За эти слова он получил строгий президентский выговор и такой же строгий приказ: немедленно вернуться в Минск и захватить печать, а если позволят условия, то и всю канцелярию рады.
Господин Демидович-Демидецкий глянул на президента с явной иронией и ответил совсем спокойно:
— Свою голову, господин президент, я не могу спрятать в карман, как вашу печать. Обойдемся и без печати.
Началась долгая и довольно острая дискуссия, едва не приведшая к падению государственного кабинета… с тормозной площадки. К счастью, поезд тронулся, и правительство отбыло, как говорится, в западном направлении. Рассказывают, кабинет «спадара» Островского несколько раз заседал, решая вопрос: в каком городе им лучше всего обосноваться, чтобы вновь развернуть свою государственную деятельность. Но, прикованное к тормозной площадке, правительство так боялось утратить эту последнюю точку опоры, что проблема оставалась нерешенной.
А тем временем в Минске шла лихорадочная подготовка к обороне. Эвакуировали все, что можно было эвакуировать. Разгружали тюрьму, вывозя заключенных в Тростянец. Строили уличные дзоты, минировали дома, рыли новые окопы на подступах к городу.
С большой перегрузкой работал Тростянец. Массовые казни не прекращались ни днем, ни ночью. Специально построенная печь для сожжения трупов не справлялась с заданиями, расстреливать стали непосредственно в лагере, в огромном складе. Страшная гора из нескольких тысяч трупов достигала крыши. Склад подожгли. Желтый жирный дым поднимался над лагерем днем и ночью на протяжении целой недели. Наваливали трупы и на высокие штабеля бревен, лежавших около склада, но сжечь их уже не смогли, не успели.
Третьего июля Минск был освобожден советскими войсками. Фашистские палачи бросились спасать свои шкуры бегством. А тростянецкие костры пылали еще несколько дней, напоминая советским солдатам и партизанам об ужасной судьбе, которую готовили фашисты всем советским людям.
Наступление советских войск было таким стремительным, что фашистам не удалось осуществить своего злодейского плана — сплошного уничтожения всех домов Минска, уцелевших в первые дни войны. Они успели только заминировать крупнейшие здания — дом правительства, дом Центрального Комитета партии, театр оперы и балета, Дом офицеров и некоторые другие. Взорвать не успели. Частично им помешали сделать это группы подпольщиков, специально организованные для того, чтобы в нужную минуту дать решительный отпор гитлеровским поджигателям.

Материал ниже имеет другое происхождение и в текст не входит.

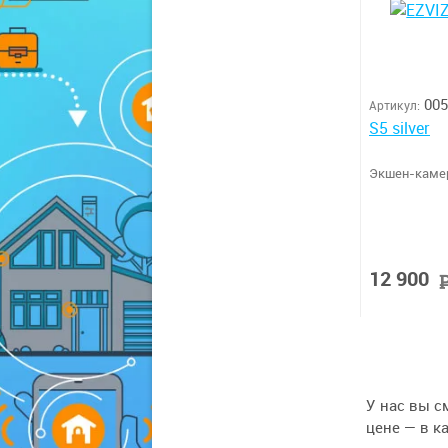
005
Артикул:
S5 silver
Экшен-каме
12 900
У нас вы 
цене — в к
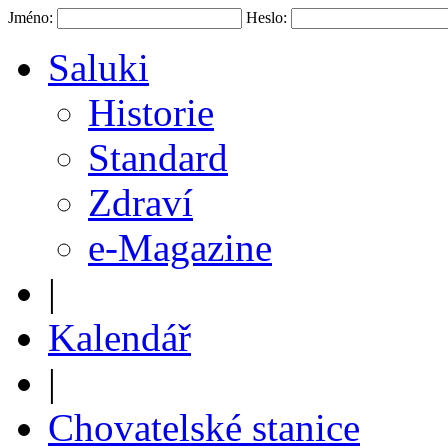
Jméno:
Heslo:
Saluki
Historie
Standard
Zdraví
e-Magazine
|
Kalendář
|
Chovatelské stanice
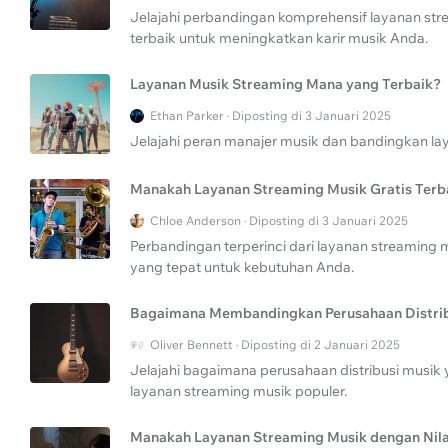
Jelajahi perbandingan komprehensif layanan str
terbaik untuk meningkatkan karir musik Anda.
Layanan Musik Streaming Mana yang Terbaik?
Ethan Parker · Diposting di 3 Januari 2025
Jelajahi peran manajer musik dan bandingkan la
Manakah Layanan Streaming Musik Gratis Terb
Chloe Anderson · Diposting di 3 Januari 2025
Perbandingan terperinci dari layanan streaming m
yang tepat untuk kebutuhan Anda.
Bagaimana Membandingkan Perusahaan Distrib
Oliver Bennett · Diposting di 2 Januari 2025
Jelajahi bagaimana perusahaan distribusi musi
layanan streaming musik populer.
Manakah Layanan Streaming Musik dengan Nilai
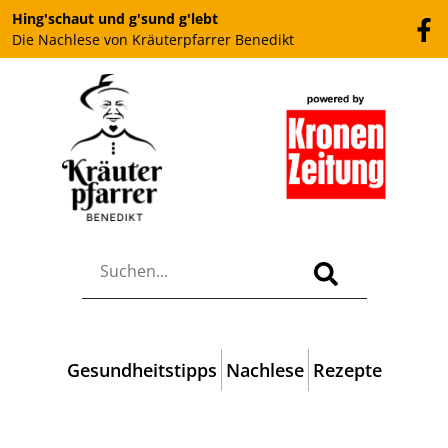
Hing'schaut und g'sund g'lebt
Die Nachlese von Kräuterpfarrer Benedikt
Gesundheitstipps
Nachlese
Rezepte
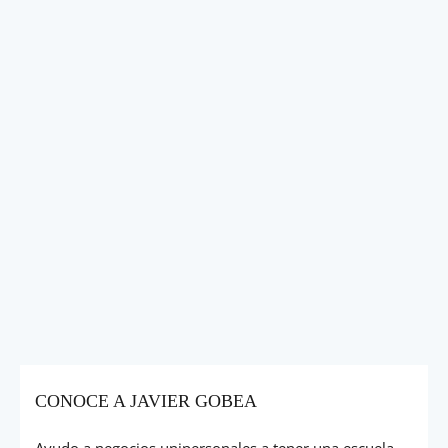
CONOCE A JAVIER GOBEA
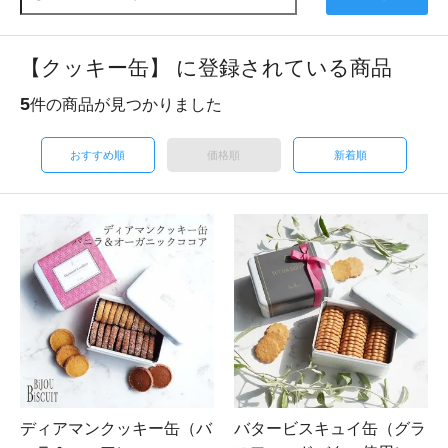
【クッキー缶】 に登録されている商品
5
件の商品が見つかりました
おすすめ順
価格順
新着順
ディアマンクッキー缶（バ
バタービスキュイ缶（グラ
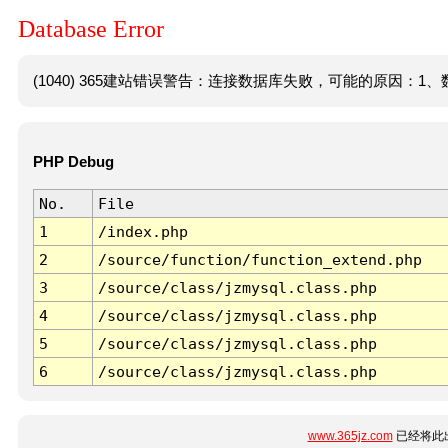
Database Error
(1040) 365建站错误警告：连接数据库失败，可能的原因：1、数
PHP Debug
No.
File
1
/index.php
2
/source/function/function_extend.php
3
/source/class/jzmysql.class.php
4
/source/class/jzmysql.class.php
5
/source/class/jzmysql.class.php
6
/source/class/jzmysql.class.php
www.365jz.com
已经将此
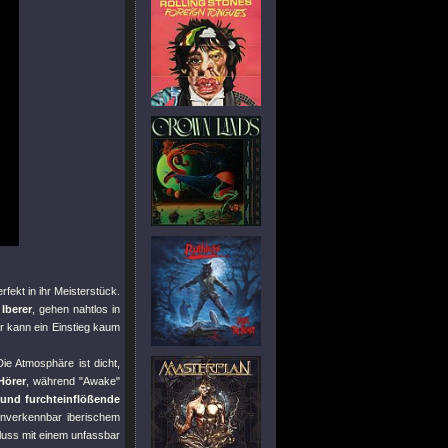
rfekt in ihr Meisterstück.
Iberer
, gehen nahtlos in
r kann ein Einstieg kaum
Die Atmosphäre ist dicht,
Hörer
, während
"Awake"
und furchteinflößende
unverkennbar iberischem
luss mit einem unfassbar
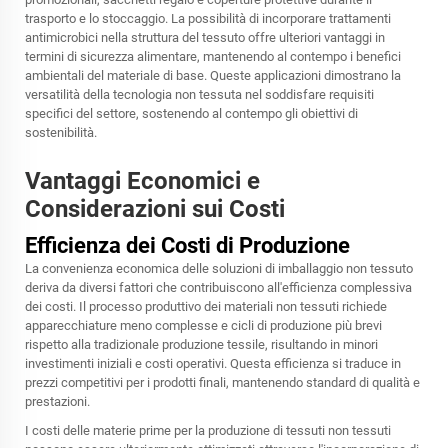
trasporto e lo stoccaggio. La possibilità di incorporare trattamenti
antimicrobici nella struttura del tessuto offre ulteriori vantaggi in
termini di sicurezza alimentare, mantenendo al contempo i benefici
ambientali del materiale di base. Queste applicazioni dimostrano la
versatilità della tecnologia non tessuta nel soddisfare requisiti
specifici del settore, sostenendo al contempo gli obiettivi di
sostenibilità.
Vantaggi Economici e
Considerazioni sui Costi
Efficienza dei Costi di Produzione
La convenienza economica delle soluzioni di imballaggio non tessuto
deriva da diversi fattori che contribuiscono all'efficienza complessiva
dei costi. Il processo produttivo dei materiali non tessuti richiede
apparecchiature meno complesse e cicli di produzione più brevi
rispetto alla tradizionale produzione tessile, risultando in minori
investimenti iniziali e costi operativi. Questa efficienza si traduce in
prezzi competitivi per i prodotti finali, mantenendo standard di qualità e
prestazioni.
I costi delle materie prime per la produzione di tessuti non tessuti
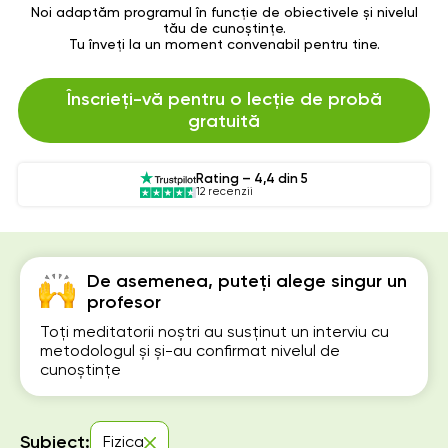
Noi adaptăm programul în funcție de obiectivele și nivelul
tău de cunoștințe.
Tu înveți la un moment convenabil pentru tine.
Înscrieți-vă pentru o lecție de probă
gratuită
Rating – 4,4 din 5
12 recenzii
De asemenea, puteți alege singur un
profesor
Toți meditatorii noștri au susținut un interviu cu
metodologul și și-au confirmat nivelul de
cunoștințe
Subiect:
Fizica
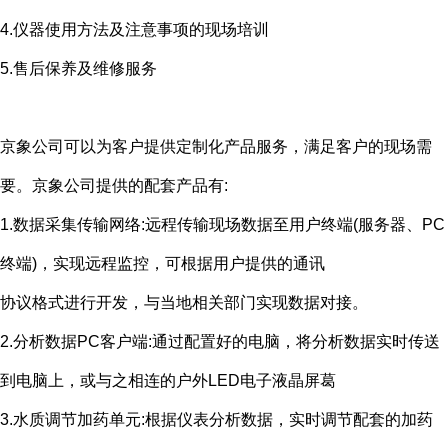
4.仪器使用方法及注意事项的现场培训
5.售后保养及维修服务
京象公司可以为客户提供定制化产品服务，满足客户的现场需
要。京象公司提供的配套产品有
:
1.数据采集传输网络
:
远程传输现场数据至用户终端
(
服务器、
PC
终端
)
，实现远程监控，可根据用户提供的通讯
协议格式进行开发，与当地相关部门实现数据对接。
2.分析数据
PC
客户端
:
通过配置好的电脑，将分析数据实时传送
到电脑上，或与之相连的户外
LED
电子液晶屏葛
3.水质调节加药单元
:
根据仪表分析数据，实时调节配套的加药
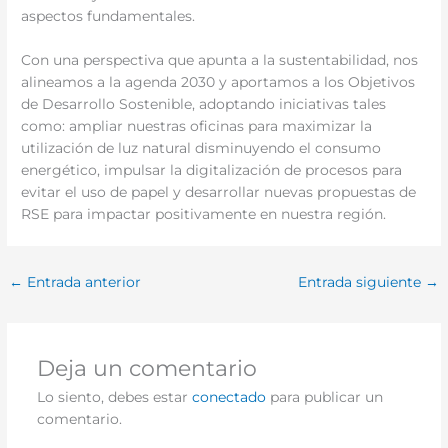
aspectos fundamentales.
Con una perspectiva que apunta a la sustentabilidad, nos
alineamos a la agenda 2030 y aportamos a los Objetivos
de Desarrollo Sostenible, adoptando iniciativas tales
como: ampliar nuestras oficinas para maximizar la
utilización de luz natural disminuyendo el consumo
energético, impulsar la digitalización de procesos para
evitar el uso de papel y desarrollar nuevas propuestas de
RSE para impactar positivamente en nuestra región.
←
Entrada anterior
Entrada siguiente
→
Deja un comentario
Lo siento, debes estar
conectado
para publicar un
comentario.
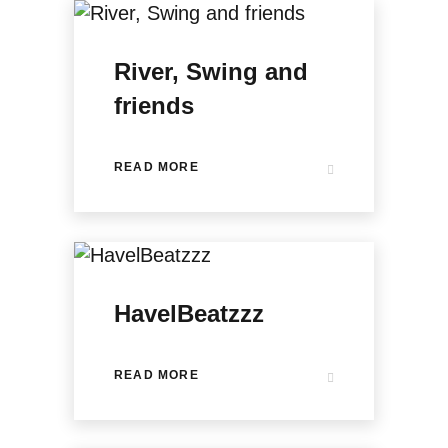
River, Swing and
friends
READ MORE
HavelBeatzzz
READ MORE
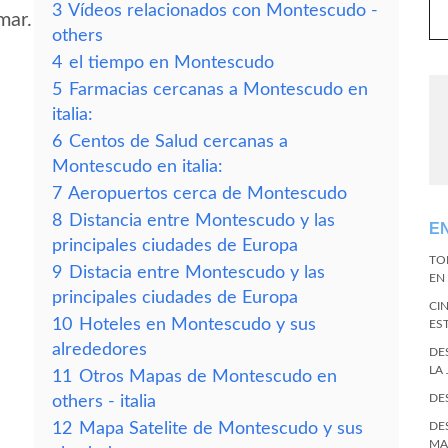
3
Vídeos relacionados con Montescudo -
mar.
others
4
el tiempo en Montescudo
5
Farmacias cercanas a Montescudo en
italia:
6
Centos de Salud cercanas a
Montescudo en italia:
7
Aeropuertos cerca de Montescudo
8
Distancia entre Montescudo y las
E
principales ciudades de Europa
TO
9
Distacia entre Montescudo y las
EN 
principales ciudades de Europa
CI
10
Hoteles en Montescudo y sus
ES
alrededores
DE
LA
11
Otros Mapas de Montescudo en
DE
others - italia
12
Mapa Satelite de Montescudo y sus
DE
MA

Столица Белоруссии была освобождена, перерезаны дороги на Вильнюс и Барановичи, взято уже несколько городов западнее Минска, а под самым Минском, к востоку от него, шли еще жестокие бои. Более ста тысяч солдат и офицеров четвертой гитлеровской армии очутилось в окружении в Минском котле.

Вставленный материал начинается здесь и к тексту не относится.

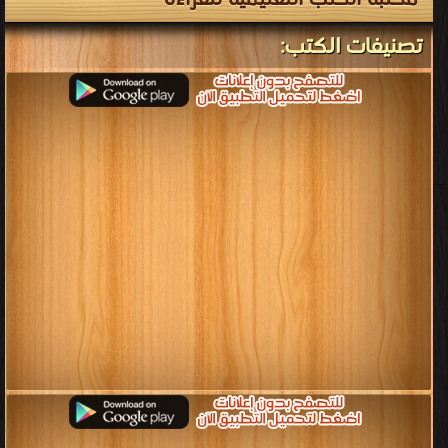
الثالث الاعدادى المصرى
كتب الإسعافات الأولية
قراءة و تحميل كتب في كتب منهج اللغة الانجليزية للصف الثالث الاعدادى
المصرى مجانا
[ 20 كتاب/كتب ]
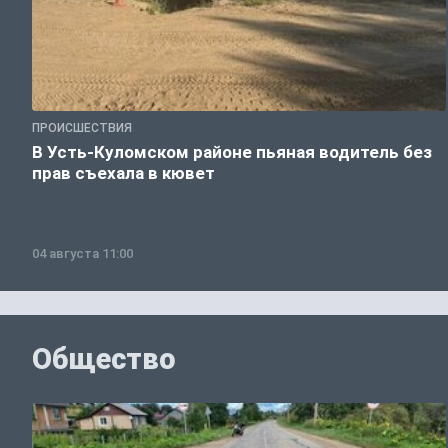
ПРОИСШЕСТВИЯ
В Усть-Куломском районе пьяная водитель без
прав съехала в кювет
04 августа 11:00
Общество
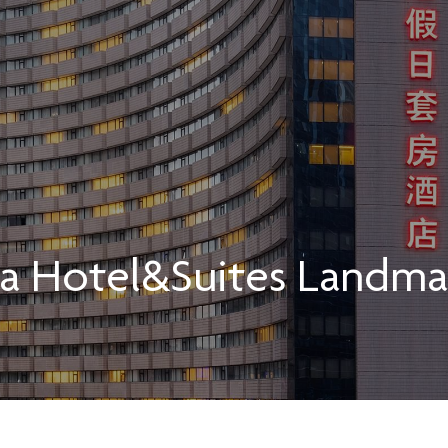
a
Hotel&Suites Landma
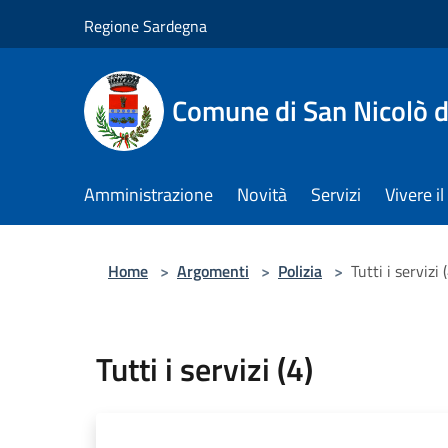
Salta al contenuto principale
Regione Sardegna
Comune di San Nicolò d
Amministrazione
Novità
Servizi
Vivere 
Home
>
Argomenti
>
Polizia
>
Tutti i servizi 
Tutti i servizi (4)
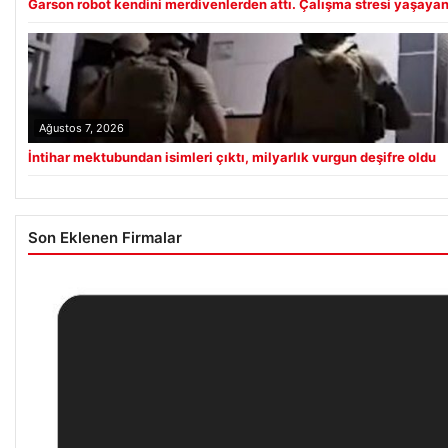
Garson robot kendini merdivenlerden attı. Çalışma stresi yaşayan 
Ağustos 7, 2026
İntihar mektubundan isimleri çıktı, milyarlık vurgun deşifre oldu
Son Eklenen Firmalar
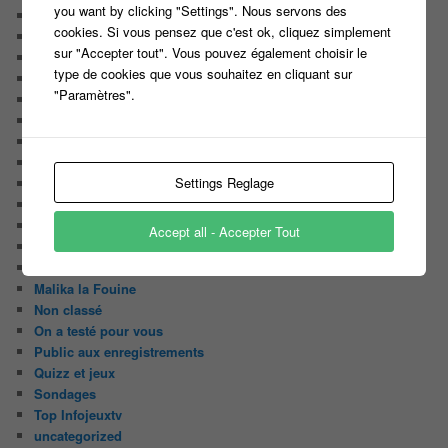
you want by clicking "Settings". Nous servons des
Le Casteur Masqué !
cookies. Si vous pensez que c'est ok, cliquez simplement
Le courrier des lecteurs
sur "Accepter tout". Vous pouvez également choisir le
Le journal de bord du Blog
type de cookies que vous souhaitez en cliquant sur
Les articles de Lora
"Paramètres".
Les derniers castings
Les derniers Jeux
Les indiscrétions de la petite souris
Les infos du net
Settings Reglage
LES INTRIGUES DE MILADY
Les pages du blog
Les pages réservées aux abonnées
Accept all - Accepter Tout
Les papiers du journaliste Masqué
Les Portraits de Fannette
Malika la Fouine
Non classé
On a testé pour vous
Public aux enregistrements
Quizz et jeux
Sondages
Top Infojeuxtv
uncategorized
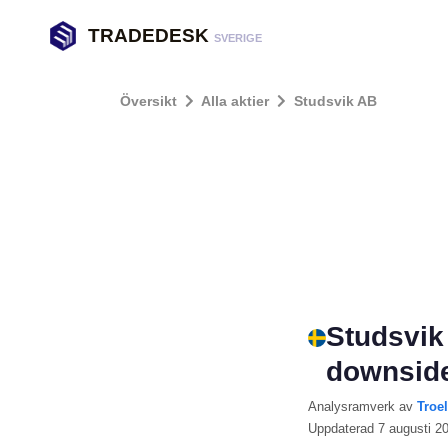
TRADEDESK
SVERIGE
Översikt
Alla aktier
Studsvik AB
Studsvik
downside
Analysramverk
av
Troe
Uppdaterad
7 augusti 2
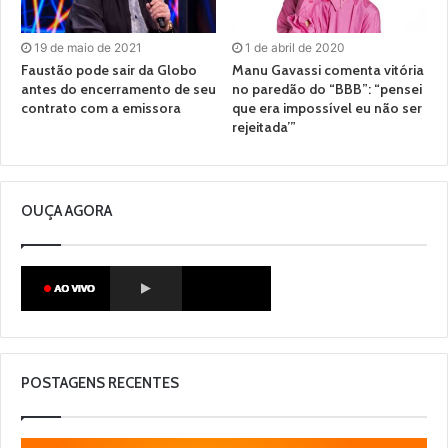
19 de maio de 2021
1 de abril de 2020
Faustão pode sair da Globo
Manu Gavassi comenta vitória
antes do encerramento de seu
no paredão do “BBB”: “pensei
contrato com a emissora
que era impossível eu não ser
rejeitada’”
OUÇA AGORA
POSTAGENS RECENTES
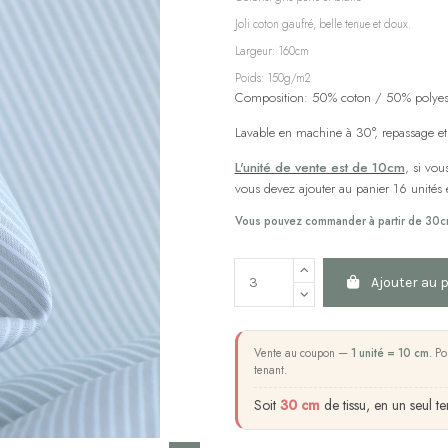
Joli coton gaufré, belle tenue et doux.
Largeur: 160cm
Poids: 150g/m2
Composition: 50% coton / 50% polyest
Lavable en machine à 30°, repassage et 
L'unité de vente est de 10cm
, si vo
vous devez ajouter au panier 16 unités etc
Vous pouvez commander à partir de 30c
Ajouter au 
Vente au coupon —
1 unité = 10 cm
. Po
tenant.
Soit
30 cm
de tissu, en un seul te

Много пережили в дни освобождения партизаны Соколича. Днем и ночью они были на ногах. Задерживали гитлеровцев на переправах, спасали мирное население от лютых фашистских расправ, помогали армии громить отступавшие гитлеровские колонны, перехватывали группы гитлеровцев, пытавшихся вырваться из окружения. Каждый день приносил освобождение новым и новым районам. По мере приближения штаба Соколича к Минску все более мирными, гражданскими становились его функции. Оказание первой помощи пострадавшему населению, полное восстановление органов советской власти в освобожденных районах, сбор трофеев, помощь в разминировании дорог и населенных пунктов — тысячи и тысячи новых дел и забот. Непосредственно боевые задачи уступали место заботам о восстановлении всего, что было разрушено и уничтожено за три тяжких года гитлеровской оккупации. Когда партизаны увидели перед собой пылающий Минск, в котором шли еще ожесточенные бои, Соколич долго всматривался в знакомые очертания городами горький комок подкатывался к горлу, глаза застилала влажная пелена. Стараясь скрыть свое волнение, он говорил: — Не сегодня, так завтра мы начнем с вами новую жизнь. Как это славно, товарищи!